Now I’m not going to waste your time explaining what phlogiston theory was, except to tell you that it was an updated-for-the-18th-Century version of the theory that fire is an element.  The important thing to know is that Lavoisier’s experiments on dephlogisticated air poked some pretty big holes in phlogiston theory, and so that theory had to be abandoned in favor of “oxygen theory.”

So where did the word oxygen come from?  Let me try to reconstruct Lavoisier’s thought process.  Among other things, Lavoisier found that burning stuff in “dephlogisticated air” tended to produce substances that were more acidic than the original reactants.  “Oxy” is Greek for acid.  So some sort of acid-generating process was occurring… an “oxy-genesis,” if you will.  Or “oxy-gen” for short!

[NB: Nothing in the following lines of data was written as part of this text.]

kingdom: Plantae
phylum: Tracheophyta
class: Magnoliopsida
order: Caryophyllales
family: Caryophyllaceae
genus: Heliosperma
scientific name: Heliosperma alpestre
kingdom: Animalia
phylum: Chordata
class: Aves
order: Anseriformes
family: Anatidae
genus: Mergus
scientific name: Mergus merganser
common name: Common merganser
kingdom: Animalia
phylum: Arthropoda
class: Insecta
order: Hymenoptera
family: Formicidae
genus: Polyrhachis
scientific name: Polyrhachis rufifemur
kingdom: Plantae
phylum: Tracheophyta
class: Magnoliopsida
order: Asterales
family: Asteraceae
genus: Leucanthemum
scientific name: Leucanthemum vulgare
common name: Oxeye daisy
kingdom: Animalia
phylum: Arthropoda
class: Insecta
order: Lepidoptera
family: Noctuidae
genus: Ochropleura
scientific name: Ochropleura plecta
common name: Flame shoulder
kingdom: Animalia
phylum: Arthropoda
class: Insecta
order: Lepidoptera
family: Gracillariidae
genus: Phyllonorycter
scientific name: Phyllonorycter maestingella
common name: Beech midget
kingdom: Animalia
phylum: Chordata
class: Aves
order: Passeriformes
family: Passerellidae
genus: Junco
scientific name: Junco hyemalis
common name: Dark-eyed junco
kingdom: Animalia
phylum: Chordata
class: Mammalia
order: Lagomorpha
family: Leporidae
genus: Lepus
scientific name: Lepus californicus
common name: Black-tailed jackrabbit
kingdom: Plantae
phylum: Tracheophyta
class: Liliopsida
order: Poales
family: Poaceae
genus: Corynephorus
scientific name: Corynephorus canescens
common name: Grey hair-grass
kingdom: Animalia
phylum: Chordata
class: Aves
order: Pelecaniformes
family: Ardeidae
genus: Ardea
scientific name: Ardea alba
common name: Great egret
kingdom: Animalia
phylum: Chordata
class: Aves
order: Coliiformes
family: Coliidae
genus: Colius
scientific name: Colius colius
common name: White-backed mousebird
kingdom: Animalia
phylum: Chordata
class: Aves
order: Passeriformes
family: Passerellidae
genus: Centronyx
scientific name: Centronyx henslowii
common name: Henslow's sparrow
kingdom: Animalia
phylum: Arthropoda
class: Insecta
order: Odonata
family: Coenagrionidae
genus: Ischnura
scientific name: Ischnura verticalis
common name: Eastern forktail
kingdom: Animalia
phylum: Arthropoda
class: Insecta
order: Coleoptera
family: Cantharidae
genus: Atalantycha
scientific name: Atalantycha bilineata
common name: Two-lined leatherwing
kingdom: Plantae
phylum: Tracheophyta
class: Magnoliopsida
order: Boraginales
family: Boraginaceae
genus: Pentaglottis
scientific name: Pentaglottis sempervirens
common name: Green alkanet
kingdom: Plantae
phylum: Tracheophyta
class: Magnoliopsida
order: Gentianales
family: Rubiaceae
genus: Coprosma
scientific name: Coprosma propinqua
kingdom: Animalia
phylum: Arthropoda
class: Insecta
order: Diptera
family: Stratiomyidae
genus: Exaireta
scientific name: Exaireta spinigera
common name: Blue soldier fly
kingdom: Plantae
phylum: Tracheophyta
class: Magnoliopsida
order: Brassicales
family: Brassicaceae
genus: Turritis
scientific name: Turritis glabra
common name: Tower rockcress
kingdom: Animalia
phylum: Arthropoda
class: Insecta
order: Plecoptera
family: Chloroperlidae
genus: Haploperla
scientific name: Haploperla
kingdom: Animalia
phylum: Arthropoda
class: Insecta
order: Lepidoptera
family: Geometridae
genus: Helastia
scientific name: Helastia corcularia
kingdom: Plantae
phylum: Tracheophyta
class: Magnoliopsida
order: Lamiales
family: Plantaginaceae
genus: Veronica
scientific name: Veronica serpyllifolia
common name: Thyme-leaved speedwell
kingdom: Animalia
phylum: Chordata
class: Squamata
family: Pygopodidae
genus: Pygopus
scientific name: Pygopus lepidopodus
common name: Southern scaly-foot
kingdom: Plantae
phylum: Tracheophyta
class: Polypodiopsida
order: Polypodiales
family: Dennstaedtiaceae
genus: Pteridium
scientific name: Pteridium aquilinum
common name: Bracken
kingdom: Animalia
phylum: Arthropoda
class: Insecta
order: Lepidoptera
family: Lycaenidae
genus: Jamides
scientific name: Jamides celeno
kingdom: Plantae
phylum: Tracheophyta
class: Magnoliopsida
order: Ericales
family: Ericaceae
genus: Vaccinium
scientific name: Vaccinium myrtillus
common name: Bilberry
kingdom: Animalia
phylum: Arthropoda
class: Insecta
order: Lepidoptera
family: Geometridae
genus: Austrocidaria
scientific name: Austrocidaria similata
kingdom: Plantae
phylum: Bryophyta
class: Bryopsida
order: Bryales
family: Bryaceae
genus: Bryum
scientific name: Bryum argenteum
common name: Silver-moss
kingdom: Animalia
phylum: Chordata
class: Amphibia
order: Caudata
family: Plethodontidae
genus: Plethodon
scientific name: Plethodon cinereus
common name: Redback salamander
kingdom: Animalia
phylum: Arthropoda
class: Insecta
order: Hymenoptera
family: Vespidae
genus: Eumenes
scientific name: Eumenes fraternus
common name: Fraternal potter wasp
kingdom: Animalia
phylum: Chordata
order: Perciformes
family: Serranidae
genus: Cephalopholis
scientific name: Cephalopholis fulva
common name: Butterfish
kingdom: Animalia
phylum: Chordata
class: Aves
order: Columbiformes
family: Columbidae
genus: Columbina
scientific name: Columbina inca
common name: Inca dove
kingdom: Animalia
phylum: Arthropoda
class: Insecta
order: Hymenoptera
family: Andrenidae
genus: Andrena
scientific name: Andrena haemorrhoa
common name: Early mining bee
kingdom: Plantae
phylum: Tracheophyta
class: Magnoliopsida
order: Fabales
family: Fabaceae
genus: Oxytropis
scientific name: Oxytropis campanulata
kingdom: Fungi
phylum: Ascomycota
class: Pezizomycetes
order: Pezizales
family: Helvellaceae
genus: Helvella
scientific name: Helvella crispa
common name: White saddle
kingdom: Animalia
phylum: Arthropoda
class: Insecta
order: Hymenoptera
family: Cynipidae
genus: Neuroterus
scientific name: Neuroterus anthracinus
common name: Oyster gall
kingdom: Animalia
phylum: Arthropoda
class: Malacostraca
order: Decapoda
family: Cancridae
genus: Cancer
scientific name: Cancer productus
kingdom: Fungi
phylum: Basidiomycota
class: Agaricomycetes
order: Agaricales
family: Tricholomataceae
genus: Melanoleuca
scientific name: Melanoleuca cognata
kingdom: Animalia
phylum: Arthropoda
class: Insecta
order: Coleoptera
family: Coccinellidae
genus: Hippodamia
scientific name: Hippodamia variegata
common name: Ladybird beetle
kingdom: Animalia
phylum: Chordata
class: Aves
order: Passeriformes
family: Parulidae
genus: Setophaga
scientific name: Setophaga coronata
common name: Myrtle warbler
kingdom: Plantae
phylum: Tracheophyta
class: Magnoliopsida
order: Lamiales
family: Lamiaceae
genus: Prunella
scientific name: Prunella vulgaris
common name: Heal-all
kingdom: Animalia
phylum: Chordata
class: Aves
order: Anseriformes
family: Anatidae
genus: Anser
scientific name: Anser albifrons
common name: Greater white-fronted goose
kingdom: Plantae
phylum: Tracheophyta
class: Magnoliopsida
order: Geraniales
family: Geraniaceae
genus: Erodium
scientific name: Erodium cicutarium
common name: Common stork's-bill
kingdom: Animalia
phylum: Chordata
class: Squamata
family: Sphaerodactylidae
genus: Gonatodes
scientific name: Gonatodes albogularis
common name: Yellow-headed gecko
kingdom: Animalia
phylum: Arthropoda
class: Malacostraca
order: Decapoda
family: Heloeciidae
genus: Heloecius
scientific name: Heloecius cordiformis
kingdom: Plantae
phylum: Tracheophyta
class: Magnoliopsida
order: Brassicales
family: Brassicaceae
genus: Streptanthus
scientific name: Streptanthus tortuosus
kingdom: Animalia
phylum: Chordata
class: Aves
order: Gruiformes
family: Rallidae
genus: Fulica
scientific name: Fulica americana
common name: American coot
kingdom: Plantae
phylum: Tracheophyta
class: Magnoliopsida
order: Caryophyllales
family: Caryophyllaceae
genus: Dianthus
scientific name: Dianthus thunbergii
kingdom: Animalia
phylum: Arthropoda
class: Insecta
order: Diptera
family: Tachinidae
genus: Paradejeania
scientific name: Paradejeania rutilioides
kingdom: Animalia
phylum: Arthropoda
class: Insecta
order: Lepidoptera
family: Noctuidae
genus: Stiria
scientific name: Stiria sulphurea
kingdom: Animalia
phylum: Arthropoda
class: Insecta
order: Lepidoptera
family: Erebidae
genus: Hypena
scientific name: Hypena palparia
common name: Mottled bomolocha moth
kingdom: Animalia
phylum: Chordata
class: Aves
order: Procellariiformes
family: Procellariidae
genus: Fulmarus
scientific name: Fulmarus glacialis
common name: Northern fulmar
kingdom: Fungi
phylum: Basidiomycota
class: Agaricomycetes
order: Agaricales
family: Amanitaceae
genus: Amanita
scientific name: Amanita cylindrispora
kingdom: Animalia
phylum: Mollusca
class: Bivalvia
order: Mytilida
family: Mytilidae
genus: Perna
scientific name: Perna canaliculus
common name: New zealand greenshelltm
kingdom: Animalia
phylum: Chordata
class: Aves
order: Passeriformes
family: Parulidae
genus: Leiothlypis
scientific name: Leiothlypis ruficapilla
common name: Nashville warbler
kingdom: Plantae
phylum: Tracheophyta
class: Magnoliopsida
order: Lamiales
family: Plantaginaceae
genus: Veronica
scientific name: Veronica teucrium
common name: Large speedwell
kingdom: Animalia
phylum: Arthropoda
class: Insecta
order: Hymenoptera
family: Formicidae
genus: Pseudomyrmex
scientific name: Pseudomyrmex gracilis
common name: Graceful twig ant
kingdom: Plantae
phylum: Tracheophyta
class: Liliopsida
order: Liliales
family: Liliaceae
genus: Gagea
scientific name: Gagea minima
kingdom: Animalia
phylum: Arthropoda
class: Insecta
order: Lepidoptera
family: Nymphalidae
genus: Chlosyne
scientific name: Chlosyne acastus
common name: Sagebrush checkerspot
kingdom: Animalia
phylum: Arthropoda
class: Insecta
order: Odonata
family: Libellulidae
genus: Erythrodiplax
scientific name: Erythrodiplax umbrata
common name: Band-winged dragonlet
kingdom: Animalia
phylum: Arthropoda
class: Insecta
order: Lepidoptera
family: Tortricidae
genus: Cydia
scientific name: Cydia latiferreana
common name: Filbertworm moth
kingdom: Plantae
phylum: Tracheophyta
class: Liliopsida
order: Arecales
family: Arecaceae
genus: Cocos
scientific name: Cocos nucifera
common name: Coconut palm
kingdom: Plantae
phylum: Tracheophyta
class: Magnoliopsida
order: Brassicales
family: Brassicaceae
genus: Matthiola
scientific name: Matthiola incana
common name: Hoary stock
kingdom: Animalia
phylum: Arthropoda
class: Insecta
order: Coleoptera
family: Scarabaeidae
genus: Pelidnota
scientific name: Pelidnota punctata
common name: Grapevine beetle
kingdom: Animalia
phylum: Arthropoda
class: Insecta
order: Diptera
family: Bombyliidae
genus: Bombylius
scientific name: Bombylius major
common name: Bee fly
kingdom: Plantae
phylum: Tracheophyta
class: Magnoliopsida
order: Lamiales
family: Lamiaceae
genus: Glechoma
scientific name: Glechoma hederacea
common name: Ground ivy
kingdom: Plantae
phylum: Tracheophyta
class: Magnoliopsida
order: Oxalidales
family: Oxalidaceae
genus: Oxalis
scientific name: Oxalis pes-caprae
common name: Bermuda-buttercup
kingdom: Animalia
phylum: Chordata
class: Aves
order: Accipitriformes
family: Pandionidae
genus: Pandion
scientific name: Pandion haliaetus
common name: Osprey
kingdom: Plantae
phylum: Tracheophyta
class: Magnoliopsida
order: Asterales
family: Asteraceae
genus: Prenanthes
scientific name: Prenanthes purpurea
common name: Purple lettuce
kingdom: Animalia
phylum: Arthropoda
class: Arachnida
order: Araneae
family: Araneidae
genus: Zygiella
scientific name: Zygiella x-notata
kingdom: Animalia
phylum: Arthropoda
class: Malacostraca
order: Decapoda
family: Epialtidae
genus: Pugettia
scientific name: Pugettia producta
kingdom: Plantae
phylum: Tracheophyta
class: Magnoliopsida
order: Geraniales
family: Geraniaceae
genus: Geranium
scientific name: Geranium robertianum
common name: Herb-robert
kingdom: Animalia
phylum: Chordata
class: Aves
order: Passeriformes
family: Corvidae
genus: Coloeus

The term Lavoisier actually used was principe oxygéne, meaning “the acidifying principle.”  The words oxygen and oxidation start appearing in English shortly thereafter, thanks mainly to translations of Lavoisier’s work.  But by that point, it was clear that oxygen was more than merely an acid-generating gas.  It had other properties too. Lavoisier demonstrated that oxygen played an important role in both combustion and animal respiration, as well as other natural processes like the rusting of iron.

But we’ll talk more about oxygen’s many abilities in next week’s episode of Sciency Words.

P.S.: Lavoisier also named hydrogen.  Burning “inflammable air” and “dephlogisticated air” together produced water.  “Hydro” is Greek for water.  So some sort of water-generating process was occurring… a “hydro-genesis,” if you will.  Or “hydro-gen” for short!

P.P.S.: And since you can make water by mixing two different kinds of air, water must not be an element.  Also, how can air truly be an element if there are different kinds of air? This whole four elements thing fell apart pretty quickly as Lavoisier continued his research.